→ **SELECTED EXTRACT**
%%


    After many hours of design, cutting on CNC, and “Hammering”, I have come to the conclusion that the pocket is much more important than the tongue.
    The tongue should be of a radius large enough and shallow enough to form a tuck and large enough to get a shrink. The tuck has to be small enough so that you will be able to draw the panel out, too large a tuck will mark metal and in heavier metal (18 ga-16ga) you will not be able to withdraw the panel.
    Now to answer your question, I believe that the radius tongue is the best choice, it is more gentle to the metal and I am sure that Yoder learned something over the many years they manufactured the hammer. The depth of the pocket has to be deep enough to clear the metal thickness-but if it is deeper and has a lot of clearance this is O.K. Now the
    most important thing is the radius going into the pocket, large enough to allow the metal to “flow” into the pocket and not “stretch”. If I remember right, die markers use 3x (3/16-16 gauge) thickness of material. I can tell you right off this does not prove out on shrinking dies.
    We now use ¾” or 12 x thickness of material (16 gauge) to transition into pocket.
%%
→ **EXERCISE DATA**
%%
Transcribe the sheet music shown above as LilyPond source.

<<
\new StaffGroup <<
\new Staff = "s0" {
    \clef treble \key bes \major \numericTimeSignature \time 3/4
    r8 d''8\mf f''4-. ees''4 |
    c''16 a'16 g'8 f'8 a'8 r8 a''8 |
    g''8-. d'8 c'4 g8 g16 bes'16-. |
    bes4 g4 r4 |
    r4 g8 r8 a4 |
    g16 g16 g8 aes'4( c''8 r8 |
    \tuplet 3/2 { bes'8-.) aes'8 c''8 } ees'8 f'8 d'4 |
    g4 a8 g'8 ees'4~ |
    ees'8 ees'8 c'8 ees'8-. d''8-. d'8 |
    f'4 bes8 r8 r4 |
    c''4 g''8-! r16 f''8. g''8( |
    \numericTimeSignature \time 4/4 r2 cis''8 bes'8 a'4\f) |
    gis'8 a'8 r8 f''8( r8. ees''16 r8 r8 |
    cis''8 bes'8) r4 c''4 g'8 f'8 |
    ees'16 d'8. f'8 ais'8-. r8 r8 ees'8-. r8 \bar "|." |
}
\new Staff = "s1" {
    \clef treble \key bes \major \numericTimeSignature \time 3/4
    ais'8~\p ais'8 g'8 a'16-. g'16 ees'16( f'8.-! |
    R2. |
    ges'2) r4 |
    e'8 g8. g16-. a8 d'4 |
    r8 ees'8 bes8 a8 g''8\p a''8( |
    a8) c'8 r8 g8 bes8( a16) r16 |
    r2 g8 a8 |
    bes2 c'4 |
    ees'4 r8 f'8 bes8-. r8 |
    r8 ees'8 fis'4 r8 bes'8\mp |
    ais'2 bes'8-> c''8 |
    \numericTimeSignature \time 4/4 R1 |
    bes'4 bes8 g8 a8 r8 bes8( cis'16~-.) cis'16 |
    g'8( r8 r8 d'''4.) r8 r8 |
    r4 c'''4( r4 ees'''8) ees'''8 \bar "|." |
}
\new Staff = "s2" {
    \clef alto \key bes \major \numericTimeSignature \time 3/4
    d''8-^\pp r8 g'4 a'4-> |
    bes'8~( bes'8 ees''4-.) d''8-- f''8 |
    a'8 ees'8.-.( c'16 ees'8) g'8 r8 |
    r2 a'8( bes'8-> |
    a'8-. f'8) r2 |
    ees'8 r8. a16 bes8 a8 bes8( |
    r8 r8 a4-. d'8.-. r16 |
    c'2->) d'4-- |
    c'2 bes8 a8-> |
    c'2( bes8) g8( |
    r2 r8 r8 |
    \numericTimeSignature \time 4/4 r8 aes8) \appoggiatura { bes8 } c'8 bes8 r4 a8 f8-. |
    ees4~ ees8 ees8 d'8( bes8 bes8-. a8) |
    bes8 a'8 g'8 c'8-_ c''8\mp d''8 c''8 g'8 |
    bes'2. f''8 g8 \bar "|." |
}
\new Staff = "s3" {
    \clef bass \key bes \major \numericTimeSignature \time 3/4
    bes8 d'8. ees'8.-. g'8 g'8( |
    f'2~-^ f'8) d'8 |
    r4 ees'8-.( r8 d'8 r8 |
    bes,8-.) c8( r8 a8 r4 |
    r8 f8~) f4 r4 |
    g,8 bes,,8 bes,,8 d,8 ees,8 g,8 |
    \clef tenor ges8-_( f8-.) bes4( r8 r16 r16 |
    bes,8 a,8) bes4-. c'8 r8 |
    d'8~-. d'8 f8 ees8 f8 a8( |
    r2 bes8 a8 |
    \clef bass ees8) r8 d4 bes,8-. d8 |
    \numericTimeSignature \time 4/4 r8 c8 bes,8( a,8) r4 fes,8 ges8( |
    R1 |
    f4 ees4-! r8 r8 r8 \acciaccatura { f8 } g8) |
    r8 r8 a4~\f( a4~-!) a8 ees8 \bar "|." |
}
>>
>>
%%
→ **PROBLEM SET**
- a) In the passage on shrinking dies, what radius do they now use to transition into the pocket?
- b) Carry on the passage on shrinking dies from its final sentence.

→ **OUTPUTS FOR THE TASKS**
- a) ¾", or 12 times the thickness of the material (16 gauge).

- b)
    Now to talk about the flat or crush area-This area needs to be large enough, so as not to stretch metal out and small enough to maximum clearance on the panel so as not to be stretching out or flattening out the radius in the panel. I do not believe there should be any “flat” right or left of the tongue. This should fall off so as to clear radius of part. I hope to make a video of the shrink die research we have done. It will be on our website for free. There will be more detail and explanation of what we have found. A shrinking die should shrink without beating up the metal and making hard to repair marks. Also, let me add I believe round dies make more sense than square dies. The corners of a square die are just in the way. Also, the finish on the dies are very important. They should be polished to a mirror finish and a light oil should be used on your panel. We are experimenting with a product that is used to polish draw rings and punches in industry,
    Where tolerances are held to as close to 2 to 3 thou. This material gives an extremely high finish and impregnates the material so that it maintains its slipperyness.
    Hope this helps some.
    Cal

    info@metalcrafttools.com

    Metalcraft Tools Shrinking Dies
    [​IMG]
     
  6. Amazing work.
     
  7. fordcragar
    Joined: Dec 28, 2005
    Posts: 3,198

    fordcragar
    Member
    from Yakima WA.

    Cal,

    Thanks for the explaination.
     
  8. tinmann
    Joined: Nov 11, 2005
    Posts: 1,588

    tinmann
    Member

    I've been thinking (and gathering steel) to build a power hammer for a while. Shouldn't the shaping dies be made of tool steel..... or is mild steel up to the abuse?
     
  9. Unkl Ian
    Joined: Mar 29, 2001
    Posts: 13,509

    Unkl Ian

    Depends how much you are going to use it,and what you are forming.

    Mild steel will work surprisingly well,for a while.

    4140,or Tool Steel is a better idea.
    O1 or A2 would be beautiful.


    Forget S7,and S5.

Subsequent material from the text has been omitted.